Serge 31 12/10/2015 00:43

Bonjour Paul.
J'avais oublié ce film de Mocky... D'ailleurs, l'ai-je seulement vu? Je viens de consulter sa filmo, et je me rappelle maintenant que Mocky a aussi adapté « La bête de miséricorde » du même Brown. A son actif également : Frédéric Dard, Carlène Thompson. Et pas mal de Série Noire : Horace McCoy, Gil Brewer, Elliott Chaze, Alfred Draper, John Lutz… Ses films sont souvent foutraques, mais on ne peut nier son amour du genre. Son tout prochain est tiré de « Monsieur Cauchemar » de Siniac, autre auteur "délaissé de nos jours"…
Amitiés.

Oncle Paul 12/10/2015 16:11

Bonjour Serge
Je suis inculte en films mais j'ai pioché l'info sur Wiki quelque chose. Mocky a en effet adapté beaucoup de séries noires, pas toujours, d'après les échos que j'en ai eu, avec bonheur.

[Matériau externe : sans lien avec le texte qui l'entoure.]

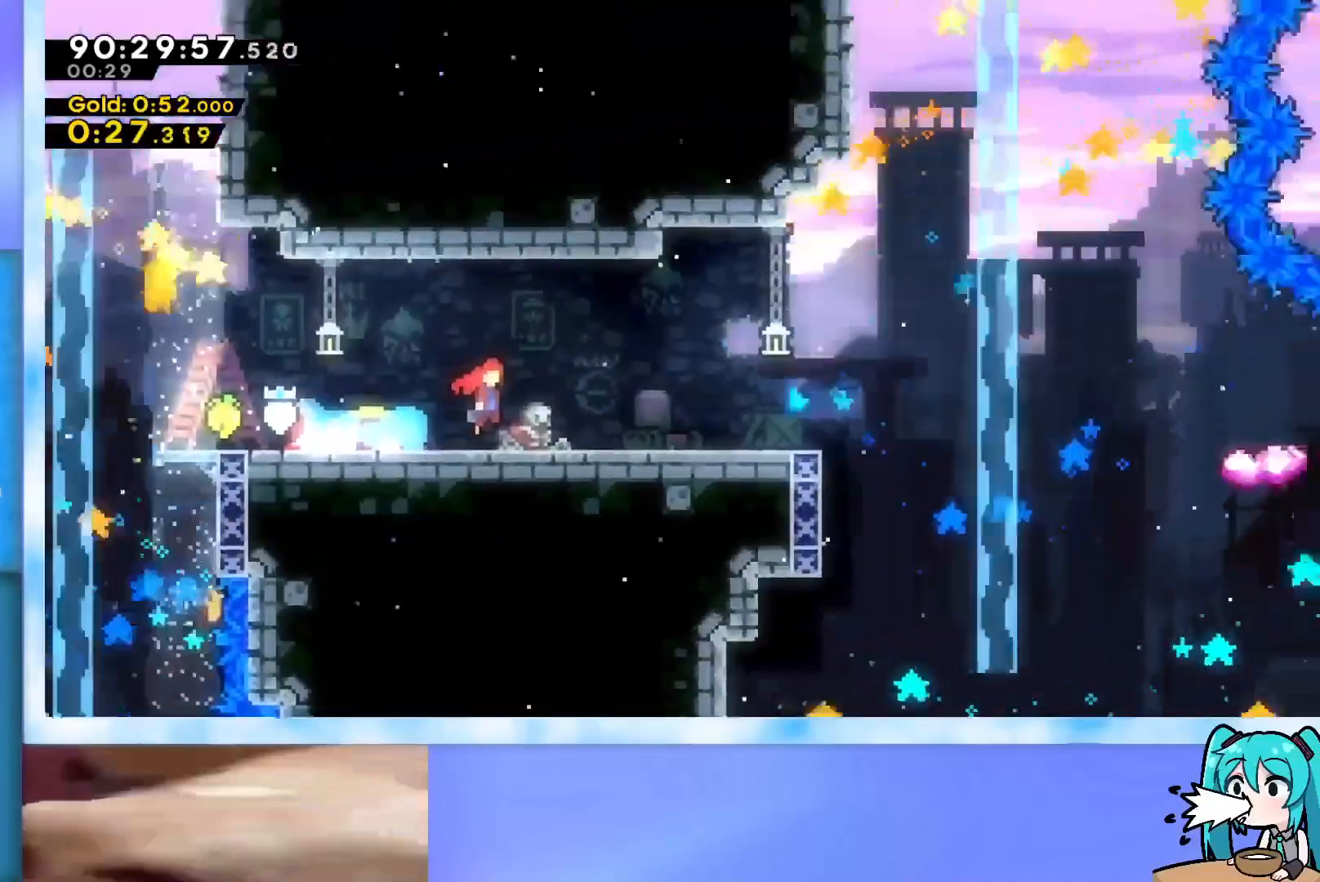
{"keys": ["right"], "events": [[100, "down", "up"]]}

Mais il est vrai qu'il ne perd pas de temps lors de ses tournages...
Amitiés

Boris 09/10/2015 23:30

Ah ! le génial Fredric Brown !!
Il a excellé aussi bien dans le polar que la SF. Et surtout, ses short short stories sont des régals. Et quelles chutes !

Oncle Paul 10/10/2015 14:49

C'est tout à fait vrai Boris, et c'est toujours un plaisir de le relire...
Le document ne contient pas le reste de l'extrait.